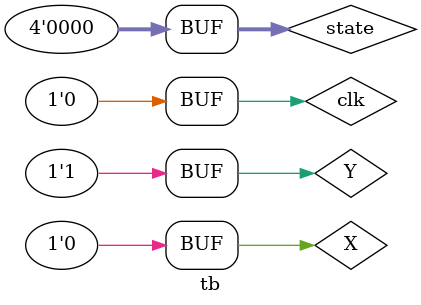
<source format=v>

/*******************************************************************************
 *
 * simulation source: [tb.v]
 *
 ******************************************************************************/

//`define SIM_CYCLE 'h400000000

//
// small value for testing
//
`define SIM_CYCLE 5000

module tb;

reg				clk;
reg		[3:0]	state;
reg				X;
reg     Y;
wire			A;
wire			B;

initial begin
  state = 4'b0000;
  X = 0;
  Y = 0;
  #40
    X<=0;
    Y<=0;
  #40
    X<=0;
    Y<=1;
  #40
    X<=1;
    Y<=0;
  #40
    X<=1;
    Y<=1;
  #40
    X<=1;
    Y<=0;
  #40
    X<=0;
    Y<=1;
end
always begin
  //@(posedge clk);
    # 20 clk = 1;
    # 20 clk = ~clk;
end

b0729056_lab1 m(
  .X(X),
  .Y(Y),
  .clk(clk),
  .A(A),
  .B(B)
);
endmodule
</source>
::::
Give the listing above again word for word, without its pictures.

» **Output**:
<source format=v>

/*******************************************************************************
 *
 * simulation source: [tb.v]
 *
 ******************************************************************************/

//`define SIM_CYCLE 'h400000000

//
// small value for testing
//
`define SIM_CYCLE 5000

module tb;

reg				clk;
reg		[3:0]	state;
reg				X;
reg     Y;
wire			A;
wire			B;

initial begin
  state = 4'b0000;
  X = 0;
  Y = 0;
  #40
    X<=0;
    Y<=0;
  #40
    X<=0;
    Y<=1;
  #40
    X<=1;
    Y<=0;
  #40
    X<=1;
    Y<=1;
  #40
    X<=1;
    Y<=0;
  #40
    X<=0;
    Y<=1;
end
always begin
  //@(posedge clk);
    # 20 clk = 1;
    # 20 clk = ~clk;
end

b0729056_lab1 m(
  .X(X),
  .Y(Y),
  .clk(clk),
  .A(A),
  .B(B)
);
endmodule
</source>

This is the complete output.